Saturday, November 15, 2014

Wearing the same thing every day



Check out this guy, always wearing the same grey T-shirt and charcoal hoodie. You don't need a facial recognition algorithm to know who he is.

It's Social Overlord Mark Zuckerberg, of course. (Captured by his nemesis, Google.) Recently Zuckerberg did a Q&A at Facebook headquarters and was asked why he always wears the same grey T-shirt. He answered: "I really want to clear my life to make it so that I have to make as few decisions as possible about anything except how best to serve this community. […] I feel like I'm not doing my job if I spend any of my energy on things that are silly or frivolous."

I decided to blog about this, but as the blog post got more detailed I thought, "Why don't I actually pitch this as a feature story?" So I did… and you can read the rest of it over at Junkee. I'm glad they have a 'Style' section over there, so I can pitch these kinds of stories.

This has been one of my more popular stories lately. I'm surprised by the pageviews and the number of comments, and that it's got the biggest reach of anything I've posted on my Facebook page in the last three months. That said, the comments seem to have taken issue with the way I situate 'wearing the same thing every day' within a culture of technologised neoliberalism. Jeff Sparrow's essay on Soylent has been very influential in my thinking about this.

But of course there is the broader truism that anyone who actually uses the term 'neoliberalism' tends to do so suggesting it is a socially corrosive, structural phenomenon. Whereas those who might actually practise and enable neoliberalism rarely acknowledge it as a guiding philosophy at all, preferring to couch it as a climate of ideologically empty 'individual choice'.

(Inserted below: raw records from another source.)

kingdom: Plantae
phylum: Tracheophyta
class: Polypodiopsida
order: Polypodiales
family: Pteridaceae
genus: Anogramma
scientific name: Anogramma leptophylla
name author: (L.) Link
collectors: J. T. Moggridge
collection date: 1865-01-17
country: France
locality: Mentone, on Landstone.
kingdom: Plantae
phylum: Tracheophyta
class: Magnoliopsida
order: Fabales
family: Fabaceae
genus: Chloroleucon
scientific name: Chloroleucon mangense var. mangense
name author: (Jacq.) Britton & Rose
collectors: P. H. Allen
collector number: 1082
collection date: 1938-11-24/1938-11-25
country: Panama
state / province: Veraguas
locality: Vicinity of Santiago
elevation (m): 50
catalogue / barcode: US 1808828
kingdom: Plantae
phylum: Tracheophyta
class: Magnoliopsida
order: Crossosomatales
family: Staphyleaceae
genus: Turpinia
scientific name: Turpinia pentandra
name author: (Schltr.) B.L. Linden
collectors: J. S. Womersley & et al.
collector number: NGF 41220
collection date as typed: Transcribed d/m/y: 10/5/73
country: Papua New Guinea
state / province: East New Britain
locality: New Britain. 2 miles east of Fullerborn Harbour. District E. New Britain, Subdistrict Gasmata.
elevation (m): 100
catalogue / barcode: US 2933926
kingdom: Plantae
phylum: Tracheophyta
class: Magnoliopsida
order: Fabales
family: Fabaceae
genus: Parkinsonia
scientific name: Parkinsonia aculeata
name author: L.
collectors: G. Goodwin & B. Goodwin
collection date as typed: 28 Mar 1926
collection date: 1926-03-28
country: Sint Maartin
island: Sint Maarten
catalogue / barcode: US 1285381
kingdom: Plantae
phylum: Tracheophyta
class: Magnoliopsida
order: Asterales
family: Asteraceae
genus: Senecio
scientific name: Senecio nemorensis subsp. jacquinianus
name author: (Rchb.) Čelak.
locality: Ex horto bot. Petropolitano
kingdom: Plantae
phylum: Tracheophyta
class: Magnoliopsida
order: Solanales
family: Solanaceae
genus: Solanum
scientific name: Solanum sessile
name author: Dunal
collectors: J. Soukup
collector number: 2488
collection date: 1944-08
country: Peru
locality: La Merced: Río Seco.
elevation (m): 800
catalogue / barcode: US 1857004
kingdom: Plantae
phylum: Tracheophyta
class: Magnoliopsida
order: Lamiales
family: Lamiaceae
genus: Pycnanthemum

To me, it seems obvious that much of tech culture's thinking about the body is instrumental – obsessed with what the body can be used to achieve, rather than how it looks or feels – and also can't be disentangled from the historic disparagement of the 'nerd body' and the way it's dressed.

Popular culture has created this category of the 'nerd' or 'geek' as someone who lives 'in his head' (the nerd is a historically male category) and so consequently is either incompetent or uninterested in the social and aesthetic aspects of dress. When I as much as raised the issue of gender and the way that 'being interested in clothes' is feminised and hence devalued, commenters told me I was "reading too much into this". So I guess it's really about ethics in videogame journalism.

I also feel that some people who either identify as or get categorised as geeks might experience clothing primarily as a weapon of social distinction rather than as a source of joy or pleasure. At school, clothes are used to police in-crowds and are adopted as badges of honour by defiant subcultural outsiders. If you felt victimised by or wanted to opt out of all that bullshit, you might say, "I don't care about what I wear."

But as a researcher of clothes, I think very few people genuinely don't care about what they wear. I suspect that people who deliberately wear the same thing every day (rather than dress randomly from a limited pool of utilitarian clothes) actually have much more invested in the issue of clothing, and have a keener awareness of what their clothing says about them, than your stereotypical absent-minded professor whose mum or wife or workplace supplies his clothing.

So the semiotic question – what wearing the same thing every day might express about a person – is the issue I focus on in the Junkee feature.